→ INSTRUCTIONS FOR THE TASK:
Count the lines in the data below where the string "wrist" occurs, please, and give the number alone.

(Body or hand keypoint data)
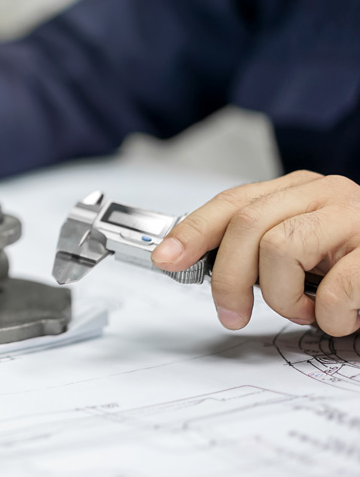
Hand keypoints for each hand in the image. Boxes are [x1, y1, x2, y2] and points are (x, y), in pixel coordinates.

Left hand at [151, 170, 359, 336]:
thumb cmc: (351, 264)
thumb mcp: (297, 249)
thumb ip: (253, 247)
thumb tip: (188, 260)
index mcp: (298, 192)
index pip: (232, 203)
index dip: (193, 231)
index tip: (165, 259)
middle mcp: (325, 195)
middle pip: (247, 226)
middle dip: (228, 279)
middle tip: (231, 313)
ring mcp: (356, 218)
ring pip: (280, 249)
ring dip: (282, 298)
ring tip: (305, 309)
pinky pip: (334, 288)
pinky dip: (329, 315)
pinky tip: (340, 315)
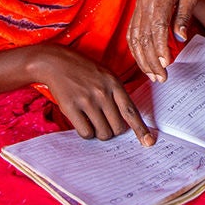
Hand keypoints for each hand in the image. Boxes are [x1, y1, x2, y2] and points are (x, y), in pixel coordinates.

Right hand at [35, 44, 154, 146]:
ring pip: (103, 133)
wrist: (56, 62)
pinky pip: (86, 133)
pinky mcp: (71, 107)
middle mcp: (102, 92)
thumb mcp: (106, 75)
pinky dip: (87, 133)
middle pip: (117, 127)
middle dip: (114, 131)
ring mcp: (87, 100)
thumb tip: (126, 121)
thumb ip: (116, 94)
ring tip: (94, 122)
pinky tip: (83, 123)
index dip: (141, 129)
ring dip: (100, 133)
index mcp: (114, 83)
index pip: (131, 111)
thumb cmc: (83, 70)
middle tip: (106, 125)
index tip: (148, 142)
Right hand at [128, 0, 198, 81]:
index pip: (158, 27)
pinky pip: (131, 32)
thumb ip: (185, 14)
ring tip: (153, 75)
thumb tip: (180, 37)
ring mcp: (139, 7)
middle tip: (161, 78)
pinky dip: (135, 50)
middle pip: (144, 37)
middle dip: (151, 60)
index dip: (160, 47)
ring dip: (142, 59)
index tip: (166, 64)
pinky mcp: (137, 10)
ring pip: (135, 37)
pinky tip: (143, 62)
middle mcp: (145, 3)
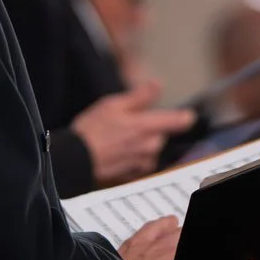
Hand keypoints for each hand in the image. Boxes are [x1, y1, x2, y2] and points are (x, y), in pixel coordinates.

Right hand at [73, 82, 196, 186]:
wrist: (75, 160)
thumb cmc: (92, 130)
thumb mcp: (113, 104)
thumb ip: (140, 96)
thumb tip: (157, 85)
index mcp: (148, 126)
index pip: (180, 121)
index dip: (184, 115)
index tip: (184, 113)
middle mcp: (151, 146)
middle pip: (162, 133)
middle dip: (150, 128)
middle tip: (128, 123)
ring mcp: (143, 162)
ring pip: (152, 147)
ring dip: (142, 142)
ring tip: (119, 138)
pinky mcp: (134, 174)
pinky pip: (142, 161)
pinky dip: (133, 156)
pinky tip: (117, 151)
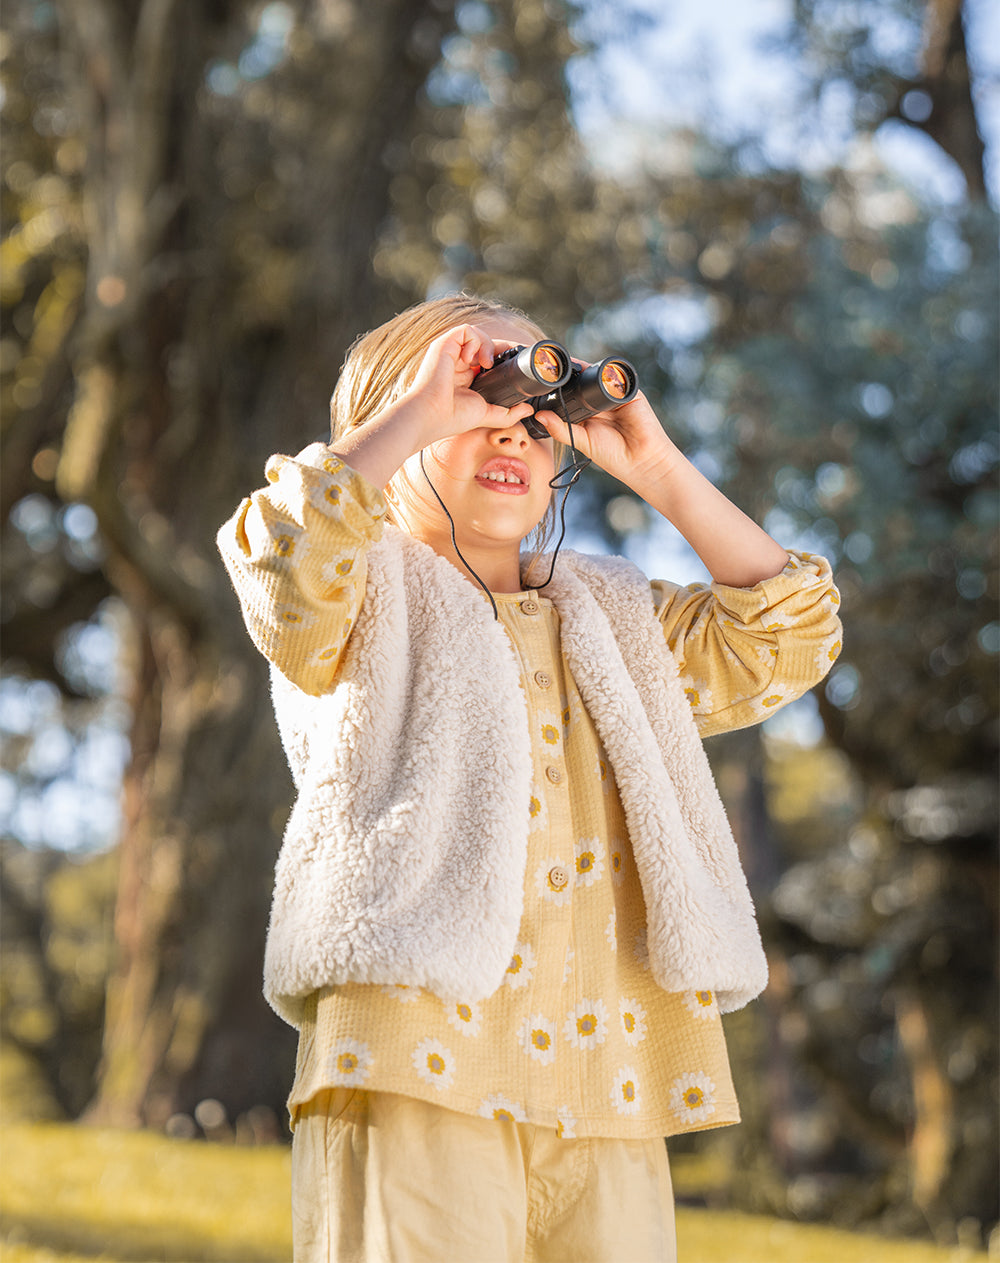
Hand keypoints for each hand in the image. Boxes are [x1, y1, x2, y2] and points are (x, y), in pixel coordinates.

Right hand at [407, 325, 534, 445]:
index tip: (516, 365)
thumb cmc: (452, 417)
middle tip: (509, 360)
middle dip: (501, 349)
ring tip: (487, 364)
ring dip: (487, 345)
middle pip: (485, 343)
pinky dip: (475, 341)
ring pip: (477, 334)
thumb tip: (529, 410)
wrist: (431, 416)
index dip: (504, 357)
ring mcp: (450, 352)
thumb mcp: (487, 414)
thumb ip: (508, 413)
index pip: (488, 357)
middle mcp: (457, 361)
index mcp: (466, 375)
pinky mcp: (444, 344)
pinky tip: (472, 359)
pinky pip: (466, 330)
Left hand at [532, 382, 678, 490]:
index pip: (570, 395)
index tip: (539, 382)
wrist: (640, 459)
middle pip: (581, 382)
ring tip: (567, 367)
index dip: (557, 389)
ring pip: (596, 376)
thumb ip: (561, 428)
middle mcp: (600, 402)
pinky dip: (605, 373)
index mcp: (587, 413)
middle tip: (549, 369)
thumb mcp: (582, 441)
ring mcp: (615, 395)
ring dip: (583, 371)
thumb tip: (539, 416)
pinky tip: (592, 372)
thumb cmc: (613, 455)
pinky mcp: (630, 392)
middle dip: (568, 376)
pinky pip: (616, 378)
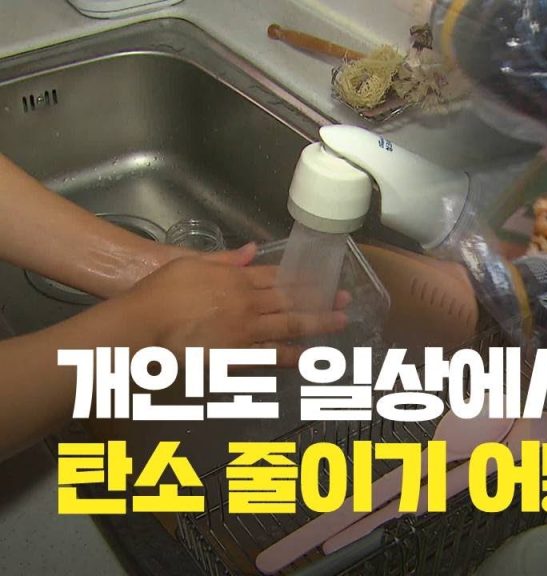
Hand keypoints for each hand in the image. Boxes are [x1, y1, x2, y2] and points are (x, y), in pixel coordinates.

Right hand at [119, 243, 349, 365]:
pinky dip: (291, 356)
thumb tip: (252, 249)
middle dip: (319, 299)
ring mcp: (245, 330)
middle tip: (344, 299)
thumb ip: (223, 258)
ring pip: (289, 325)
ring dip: (317, 323)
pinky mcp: (238, 355)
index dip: (300, 278)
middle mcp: (247, 302)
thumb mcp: (188, 264)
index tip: (319, 279)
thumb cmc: (157, 295)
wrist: (140, 328)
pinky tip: (308, 356)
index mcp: (234, 278)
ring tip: (339, 322)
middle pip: (291, 298)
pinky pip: (271, 355)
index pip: (276, 276)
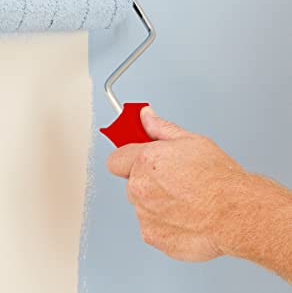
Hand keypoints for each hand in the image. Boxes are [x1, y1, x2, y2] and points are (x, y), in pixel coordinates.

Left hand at [107, 106, 245, 261]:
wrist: (236, 214)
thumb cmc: (218, 179)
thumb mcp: (191, 141)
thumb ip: (160, 128)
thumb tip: (146, 116)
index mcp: (145, 160)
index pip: (116, 159)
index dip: (127, 159)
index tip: (136, 160)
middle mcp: (139, 186)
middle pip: (131, 183)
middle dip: (147, 181)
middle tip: (174, 180)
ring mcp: (144, 213)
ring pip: (141, 205)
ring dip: (156, 203)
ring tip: (185, 200)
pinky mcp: (152, 235)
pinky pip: (151, 227)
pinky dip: (164, 224)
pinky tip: (185, 217)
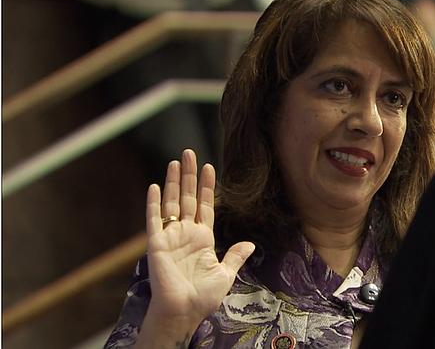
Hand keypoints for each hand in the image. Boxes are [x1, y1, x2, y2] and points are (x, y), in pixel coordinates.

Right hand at [145, 149, 254, 322]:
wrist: (185, 311)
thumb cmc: (203, 296)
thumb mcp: (225, 273)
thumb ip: (235, 256)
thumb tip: (251, 244)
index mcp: (203, 238)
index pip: (206, 205)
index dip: (208, 186)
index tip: (209, 166)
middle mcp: (186, 233)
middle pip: (188, 197)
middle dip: (190, 175)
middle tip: (189, 153)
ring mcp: (170, 236)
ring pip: (172, 202)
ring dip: (174, 182)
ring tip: (176, 161)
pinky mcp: (157, 244)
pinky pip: (154, 220)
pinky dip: (154, 203)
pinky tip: (155, 186)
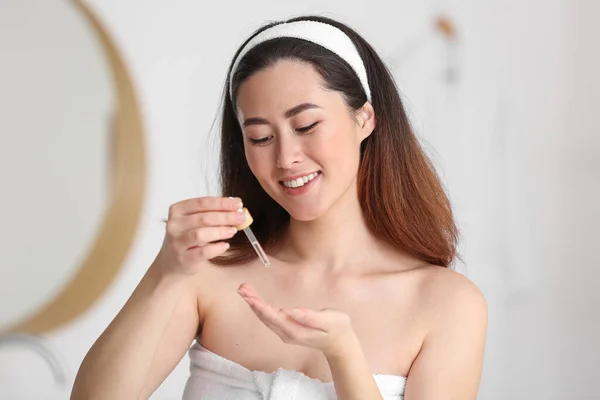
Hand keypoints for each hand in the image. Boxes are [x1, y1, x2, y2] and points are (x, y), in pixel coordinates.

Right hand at [154, 196, 246, 275]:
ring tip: (234, 230)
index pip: (202, 202)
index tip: (238, 203)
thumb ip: (212, 213)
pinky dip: (216, 248)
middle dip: (226, 216)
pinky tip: (225, 245)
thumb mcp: (195, 222)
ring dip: (221, 231)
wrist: (171, 262)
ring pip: (201, 234)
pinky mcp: (183, 259)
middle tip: (241, 217)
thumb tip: (236, 207)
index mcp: (177, 210)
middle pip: (203, 218)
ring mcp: (177, 243)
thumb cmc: (187, 237)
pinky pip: (202, 252)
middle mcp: (174, 225)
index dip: (222, 203)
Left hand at [237, 283, 356, 358]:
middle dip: (252, 302)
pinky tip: (255, 300)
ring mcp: (286, 333)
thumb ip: (311, 317)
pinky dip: (261, 307)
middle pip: (265, 317)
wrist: (340, 343)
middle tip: (241, 288)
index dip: (259, 306)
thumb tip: (293, 311)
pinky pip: (270, 318)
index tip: (248, 295)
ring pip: (265, 318)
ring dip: (254, 304)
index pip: (273, 317)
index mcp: (296, 331)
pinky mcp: (287, 329)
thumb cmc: (337, 328)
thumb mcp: (330, 321)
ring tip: (244, 290)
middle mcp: (287, 334)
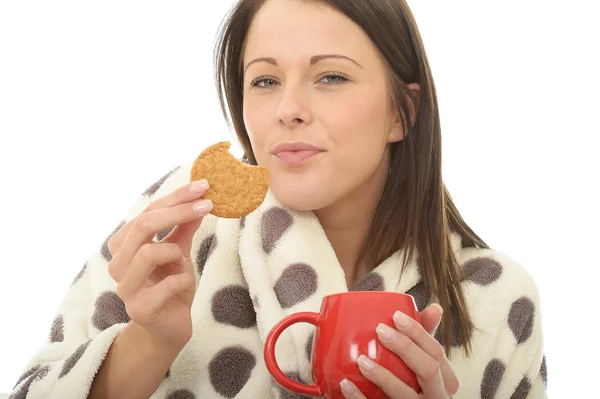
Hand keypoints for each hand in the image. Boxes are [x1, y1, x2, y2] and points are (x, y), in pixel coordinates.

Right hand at [106, 178, 212, 348]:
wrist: (169, 329)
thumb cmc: (170, 286)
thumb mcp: (179, 252)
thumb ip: (183, 228)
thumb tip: (198, 198)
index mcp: (124, 245)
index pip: (147, 212)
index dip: (175, 197)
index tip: (202, 186)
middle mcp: (118, 263)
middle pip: (143, 226)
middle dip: (178, 212)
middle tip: (207, 205)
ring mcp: (126, 287)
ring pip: (148, 252)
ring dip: (175, 252)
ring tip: (183, 262)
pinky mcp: (140, 308)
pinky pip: (166, 284)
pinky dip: (182, 279)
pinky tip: (183, 284)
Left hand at [340, 304, 458, 398]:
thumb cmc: (415, 386)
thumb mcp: (424, 364)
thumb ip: (425, 339)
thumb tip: (435, 308)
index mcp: (445, 380)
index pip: (437, 352)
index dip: (418, 333)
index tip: (396, 316)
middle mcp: (436, 397)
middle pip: (429, 370)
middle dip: (405, 348)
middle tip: (380, 330)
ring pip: (406, 395)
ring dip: (383, 376)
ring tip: (361, 360)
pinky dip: (360, 398)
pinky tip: (346, 384)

→ ANSWER BOX:
10